Another vote to head to mammoth. Its wear I learned to board, as well as my sister. I really like it for beginners because they have some really long runs so you can keep adjusting as you go down the mountain. its about 4-5 hours depending on wear your located in Socal


----------



## treymchattie

i learned at bear, but after heading over to summit last season, it may have been better with longer runs and less park stuff


----------



## SnowBrdScotty

go to mt high. you don't have to pay for lift tickets,just walk on the side and practice there. my buddy is teaching his daughter to board and that's what we do.


----------



## Triple8Sol

Just take them to whichever one is closer, which is prob Mt.

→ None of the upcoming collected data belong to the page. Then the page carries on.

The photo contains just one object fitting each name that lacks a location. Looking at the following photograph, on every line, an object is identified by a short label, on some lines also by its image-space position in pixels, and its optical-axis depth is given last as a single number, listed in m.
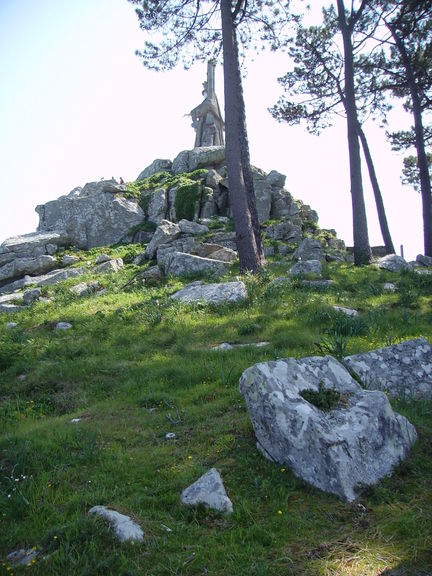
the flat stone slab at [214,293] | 10.98
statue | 35.94
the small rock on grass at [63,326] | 10.21
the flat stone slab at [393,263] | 15.62
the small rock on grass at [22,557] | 3.41
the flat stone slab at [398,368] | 5.73
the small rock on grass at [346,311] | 9.43
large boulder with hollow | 4.11
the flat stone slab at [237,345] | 7.99
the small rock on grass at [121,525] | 3.53
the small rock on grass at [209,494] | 3.91
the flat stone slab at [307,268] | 13.74
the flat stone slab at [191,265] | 14.47
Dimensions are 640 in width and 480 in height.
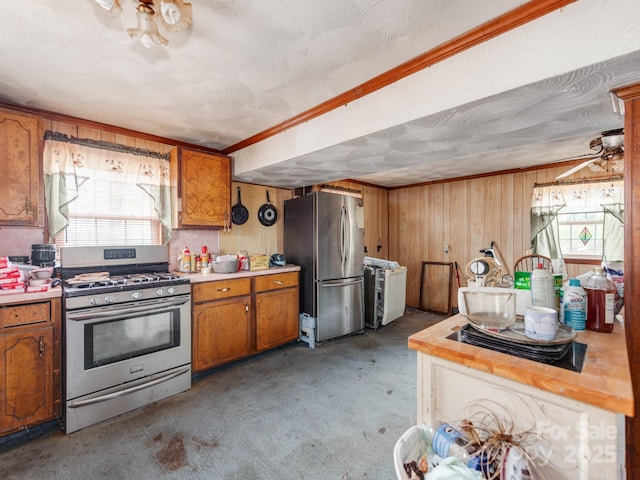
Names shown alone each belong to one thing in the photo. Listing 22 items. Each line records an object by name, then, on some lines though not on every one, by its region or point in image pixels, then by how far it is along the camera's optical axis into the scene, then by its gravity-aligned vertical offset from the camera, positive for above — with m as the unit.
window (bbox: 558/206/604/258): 3.59 +0.07
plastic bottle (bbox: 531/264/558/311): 1.36 -0.26
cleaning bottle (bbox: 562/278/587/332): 1.30 -0.33
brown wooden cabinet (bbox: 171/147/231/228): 2.82 +0.54
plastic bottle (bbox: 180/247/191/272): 2.91 -0.22
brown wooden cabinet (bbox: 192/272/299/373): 2.64 -0.81
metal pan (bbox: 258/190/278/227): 3.80 +0.34
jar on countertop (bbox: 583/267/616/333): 1.27 -0.30
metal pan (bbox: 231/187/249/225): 3.52 +0.33
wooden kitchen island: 0.80 -0.53
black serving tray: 0.98 -0.42
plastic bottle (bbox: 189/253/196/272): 2.94 -0.24
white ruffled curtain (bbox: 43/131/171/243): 2.34 +0.64
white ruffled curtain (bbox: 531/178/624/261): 3.45 +0.38
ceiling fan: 1.90 +0.64
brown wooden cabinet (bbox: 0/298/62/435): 1.78 -0.81
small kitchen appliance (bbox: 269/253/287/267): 3.60 -0.27
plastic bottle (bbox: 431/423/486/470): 0.85 -0.67
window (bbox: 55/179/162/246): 2.51 +0.22
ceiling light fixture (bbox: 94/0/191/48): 1.06 +0.87
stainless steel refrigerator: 3.44 -0.26
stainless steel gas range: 1.96 -0.72
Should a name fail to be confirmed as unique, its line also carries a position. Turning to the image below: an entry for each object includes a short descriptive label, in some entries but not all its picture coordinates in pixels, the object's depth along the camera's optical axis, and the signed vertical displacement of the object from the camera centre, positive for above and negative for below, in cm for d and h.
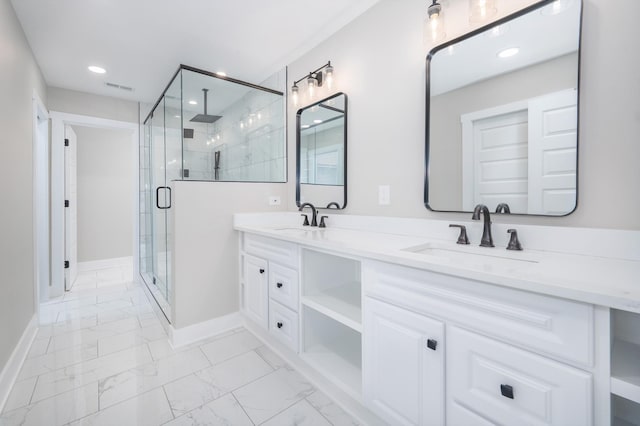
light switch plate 185 +9
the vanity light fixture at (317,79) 222 +105
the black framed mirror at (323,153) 218 +46
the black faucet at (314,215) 233 -5
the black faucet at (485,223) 131 -6
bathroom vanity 73 -39
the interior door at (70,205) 341 +4
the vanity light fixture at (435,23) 150 +98
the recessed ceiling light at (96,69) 281 +138
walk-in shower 242 +68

High.


----------



## clankfu

Mammoth just got over 3 feet with more coming tomorrow.


----------



## ScBlack

Bear/summit is good for everyone. Baldy is the best if you're don't mind the old lifts and have the skills for the steep


----------



## andy1011

Try Snow Valley, it's less crowded then Bear Mountain / Snow Summit. And has some pretty cool terrain. They don't have any high speed quads is the only downside.


----------



## carsbybigd

I agree...Baldy is way too hard for newbies,best bet would be Mtn High[East if it's open],Snow Valley[shorter drive] or Snow Summit[Bear is almost all park stuff]Mt Waterman is too hard to get to and has lots of steeps like Baldy [plus only 3 lifts...4 at Baldy]


----------



## ScBlack

Too bad right now everything is pretty much back to late Spring condition..corn and slush...this warmer weather is not kind to all the new snow we just got. Still early in the season though.


----------



## crsv619

bear/summit has my vote. but if you can swing a trip to mammoth, then do it. they're getting dumped on right now too!


----------